Neurosurgery Professors Lead Collaborative Research in Uganda

There are 32 neurosurgeons at Duke, but the entire country of Uganda has fewer than half that number.

Professor of Neurosurgery Michael Haglund is committed to helping Uganda increase its neurosurgical capacity. He leads Duke Global Neurosurgery and Neurology, a division that collaborates with Mulago National Referral Hospital and Makerere University in Uganda.

Along with training more neurosurgeons, the partnership seeks to improve patient outcomes after surgery. In 2016, a Bass Connections team began focusing on three key issues in Mulago’s neurosurgery ward: medication management, patient- family education, and infection control.

Led by Haglund and Assistant Professor of Neurosurgery Anthony Fuller, the team has made steady progress on these key goals. It has increased patients’ and caretakers’ understanding of their medications, developed educational materials to build health literacy skills, deployed hand sanitizer stations, and lowered the infection rate by 15-20%.
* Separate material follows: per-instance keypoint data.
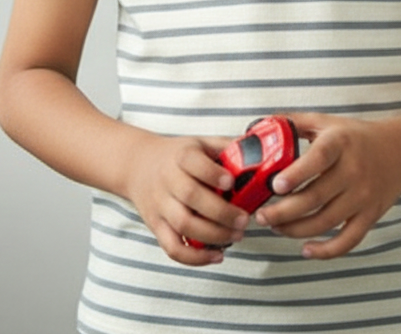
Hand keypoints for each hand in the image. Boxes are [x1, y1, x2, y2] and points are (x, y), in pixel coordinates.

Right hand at [126, 132, 249, 265]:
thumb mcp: (199, 143)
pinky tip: (217, 255)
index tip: (231, 182)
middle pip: (190, 197)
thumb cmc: (178, 155)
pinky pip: (172, 248)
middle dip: (221, 212)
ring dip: (213, 235)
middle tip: (245, 220)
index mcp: (181, 156)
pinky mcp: (156, 226)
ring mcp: (160, 205)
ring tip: (237, 236)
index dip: (212, 174)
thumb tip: (262, 150)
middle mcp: (167, 180)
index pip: (193, 163)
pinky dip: (194, 258)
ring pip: (183, 225)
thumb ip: (227, 147)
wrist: (138, 165)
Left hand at [255, 112, 400, 259]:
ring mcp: (363, 196)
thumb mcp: (327, 122)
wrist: (400, 152)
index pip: (318, 159)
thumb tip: (262, 127)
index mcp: (340, 144)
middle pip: (315, 198)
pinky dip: (326, 251)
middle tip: (261, 216)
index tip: (275, 186)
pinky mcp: (370, 216)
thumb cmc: (356, 137)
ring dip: (295, 230)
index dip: (296, 174)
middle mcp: (353, 170)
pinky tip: (306, 249)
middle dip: (283, 212)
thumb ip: (295, 123)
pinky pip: (348, 240)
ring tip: (275, 227)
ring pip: (326, 222)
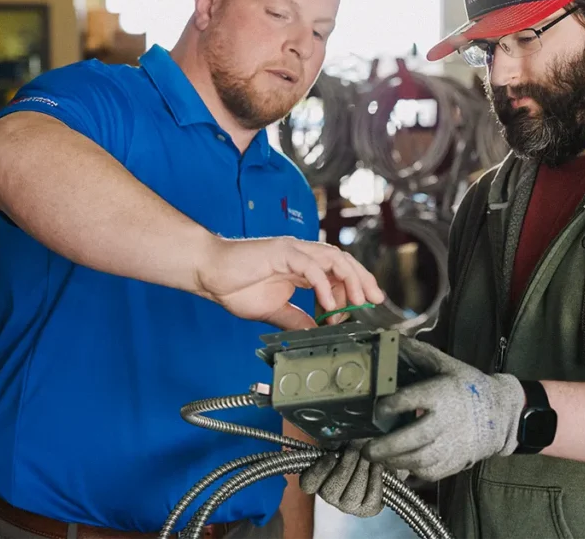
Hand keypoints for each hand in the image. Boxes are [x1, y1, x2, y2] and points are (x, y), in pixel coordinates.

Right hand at [195, 236, 383, 330]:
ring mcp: (292, 251)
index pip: (338, 273)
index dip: (353, 290)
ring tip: (359, 302)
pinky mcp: (281, 252)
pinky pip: (310, 267)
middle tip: (375, 300)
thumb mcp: (274, 311)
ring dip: (350, 280)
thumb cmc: (235, 286)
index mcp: (301, 267)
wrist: (209, 273)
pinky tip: (329, 305)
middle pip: (343, 262)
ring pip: (333, 259)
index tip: (360, 310)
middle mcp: (301, 255)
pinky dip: (324, 285)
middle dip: (362, 280)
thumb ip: (297, 319)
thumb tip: (317, 333)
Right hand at [299, 442, 384, 517]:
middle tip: (355, 449)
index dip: (317, 472)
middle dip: (346, 466)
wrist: (380, 459)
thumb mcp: (343, 442)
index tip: (331, 456)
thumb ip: (336, 443)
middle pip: (330, 490)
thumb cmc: (357, 449)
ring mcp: (348, 505)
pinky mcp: (367, 509)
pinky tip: (377, 466)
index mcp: (319, 479)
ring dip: (361, 471)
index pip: (308, 484)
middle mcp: (331, 496)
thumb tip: (337, 443)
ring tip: (368, 456)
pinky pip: (370, 498)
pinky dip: (375, 479)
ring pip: (352, 495)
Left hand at [363, 338, 524, 480]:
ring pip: (418, 460)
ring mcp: (451, 445)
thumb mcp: (445, 364)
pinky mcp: (453, 463)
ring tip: (375, 456)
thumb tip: (387, 337)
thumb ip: (417, 353)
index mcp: (442, 394)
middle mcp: (447, 422)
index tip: (378, 408)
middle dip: (386, 446)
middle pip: (413, 438)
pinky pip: (427, 473)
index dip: (390, 405)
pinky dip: (408, 470)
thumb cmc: (467, 386)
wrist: (499, 414)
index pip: (412, 400)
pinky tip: (395, 462)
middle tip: (365, 448)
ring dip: (392, 461)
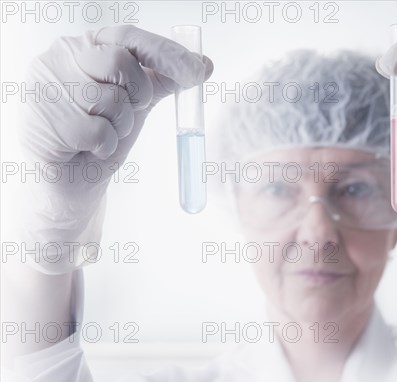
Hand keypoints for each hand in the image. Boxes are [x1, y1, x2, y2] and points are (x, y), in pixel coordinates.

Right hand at [19, 25, 212, 273]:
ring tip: (105, 135)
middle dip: (139, 94)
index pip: (128, 37)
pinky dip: (106, 147)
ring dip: (121, 126)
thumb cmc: (102, 134)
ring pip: (110, 99)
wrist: (74, 180)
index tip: (197, 71)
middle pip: (119, 61)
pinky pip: (98, 131)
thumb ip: (162, 79)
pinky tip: (90, 150)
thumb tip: (204, 64)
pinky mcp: (43, 121)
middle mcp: (60, 57)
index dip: (166, 53)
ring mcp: (46, 87)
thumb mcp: (136, 102)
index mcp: (85, 46)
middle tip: (132, 112)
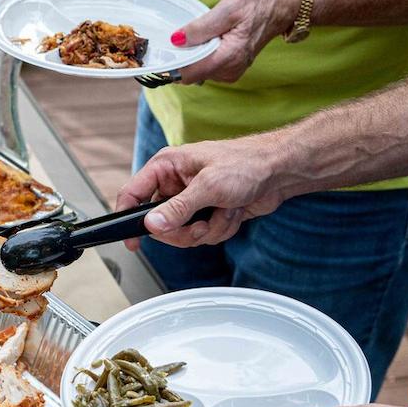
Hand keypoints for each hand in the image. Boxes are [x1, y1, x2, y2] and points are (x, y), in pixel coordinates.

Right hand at [115, 135, 286, 249]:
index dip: (127, 218)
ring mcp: (192, 200)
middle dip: (184, 230)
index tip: (131, 242)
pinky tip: (232, 212)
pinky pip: (203, 234)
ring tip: (223, 211)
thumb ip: (177, 208)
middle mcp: (175, 184)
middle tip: (200, 225)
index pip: (133, 194)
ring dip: (207, 229)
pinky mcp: (207, 213)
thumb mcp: (208, 186)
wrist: (279, 172)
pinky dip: (220, 228)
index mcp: (167, 167)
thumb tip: (152, 225)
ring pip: (182, 233)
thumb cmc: (246, 164)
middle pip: (159, 223)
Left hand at [172, 0, 299, 84]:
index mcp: (228, 57)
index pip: (189, 74)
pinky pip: (208, 66)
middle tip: (183, 35)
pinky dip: (203, 55)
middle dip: (183, 57)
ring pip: (199, 70)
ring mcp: (232, 71)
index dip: (173, 64)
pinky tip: (209, 39)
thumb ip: (201, 27)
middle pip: (191, 73)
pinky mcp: (232, 68)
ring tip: (202, 34)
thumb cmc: (256, 3)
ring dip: (194, 55)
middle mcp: (230, 70)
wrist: (281, 6)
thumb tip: (176, 39)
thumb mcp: (227, 9)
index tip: (164, 51)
This experience has been transformative for many Duke students. Over the past four years, participants included 16 undergraduates – many of whom participated for multiple years – as well as four medical students and one master’s student. Some have continued their involvement through follow-on research and senior theses as well as coauthored manuscripts; some recent graduates are now bringing this valuable experience to medical school.

Haglund and Fuller are also involved in another Bass Connections team in partnership with Makerere University. Led by Associate Professor Deborah Attix, the team carried out a mixed method study on the needs of primary healthcare providers who treat epilepsyFindings will inform efforts to design educational programs with the goal of improving epilepsy treatment in Uganda.